My grandfather was a fisherman. He left home when he was just a young boy, hitched across the country, joined the Merchant Marines, and spent his teenage years aboard a fishing trawler in the Bering Sea. When I was growing up, he’d put me to bed by telling some of the wildest, craziest fish stories you’ve ever heard.
I thought I’d heard it all and then I got into the IT business. The phish stories I hear about now are sadly, even crazier.
- Phishing emails sent to 3000 businesses contained reported UPS “shipping information.” The link contained a virus that infiltrated hundreds of corporate networks.
- Fake emails from a “corporate executive” requested the personal information of employees for purposes related to tax and compliance. 120 thousand people fell for it.
- Fraudulent emails invited recipients to edit a document using Google docs. One click later, the “phishermen” had access to 3 million Gmail accounts.
So, what’s an organization to do? Phishing is healthcare’s number one threat vector according to this year’s data security report conducted by HIMSS and the statistics are staggering. Nearly a third of all data breaches are phishing related. One in five branded emails are fake. The average financial cost of a data breach is $3.86M.
According to VertitechIT Chief Technology Officer Gerry Gosselin, phishing scams are so effective because they exploit our emotions and prey upon our trusting nature. It’s critical for managers to convey to employees the scope of risk and why it matters in terms that non-technical staff can appreciate. Security isn’t solely the purview of IT; in this age, it’s a responsibility belonging to every member of an organization. Education is key. Statistics show that the average rate of response to phishing simulations falls from 20% to 13% after just three simulation exercises and continues to fall with additional training. Gerry also recommends implementing a response plan so that employees know how to verify a sender’s identity, report suspicious activity to the IT security team, and not be embarrassed to admit if they actually clicked on a suspicious email.
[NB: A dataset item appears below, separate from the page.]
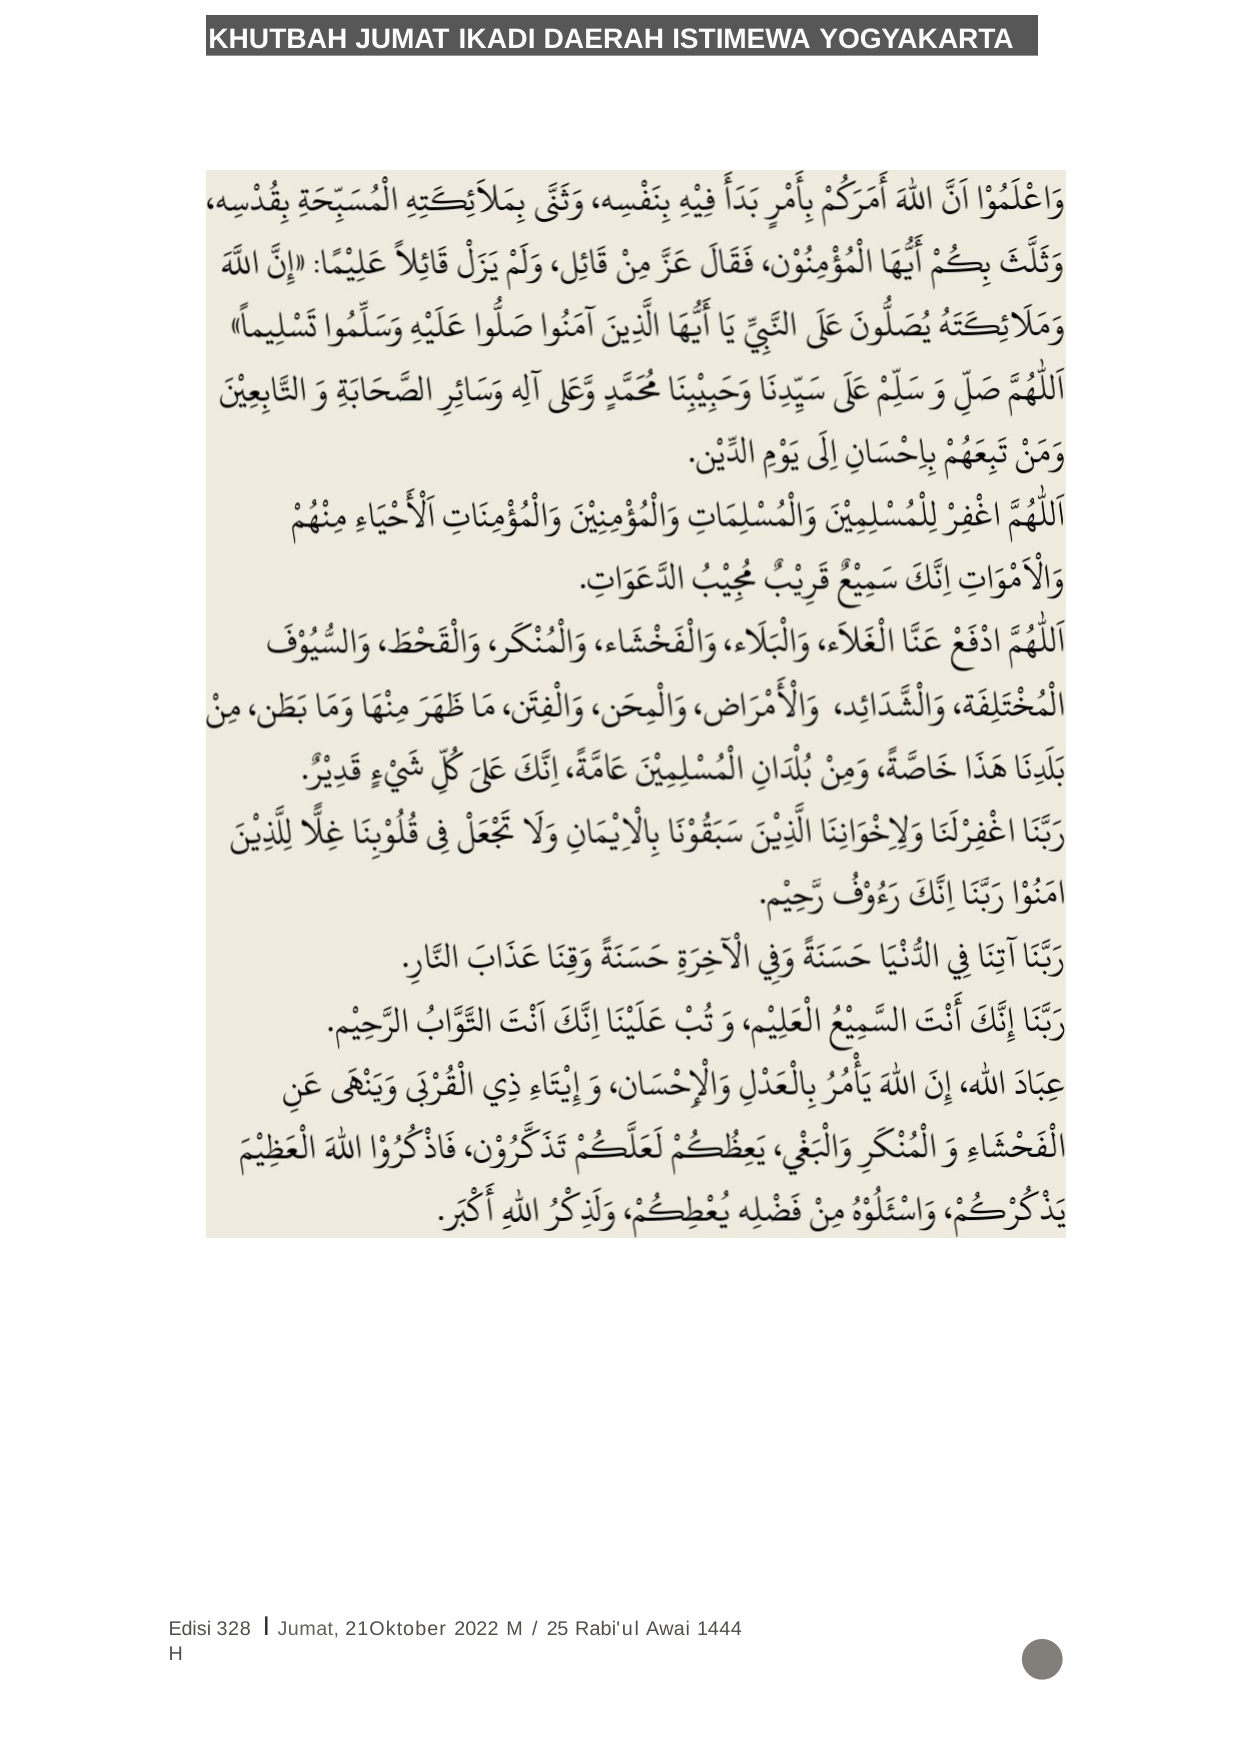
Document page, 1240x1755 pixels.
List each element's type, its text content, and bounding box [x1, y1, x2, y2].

Gerry’s team put together the following list of online videos that can provide a basis for phishing response.
- Know the Risk – Raise Your Shield: Spear Phishing— Office of the Director of National Intelligence
- Stay Safe from Phishing and Scams — Google for Education
- Security Awareness Quick Tip: How to Identify and Avoid Email Phishing Scams – Part 1 — Symantec
- What is Phishing? — Kaspersky
- Cybersecurity Awareness Training – Phishing — ESET USA
Unlike the “reel” world, phishing season never ends. Protect your organization before you catch the big one.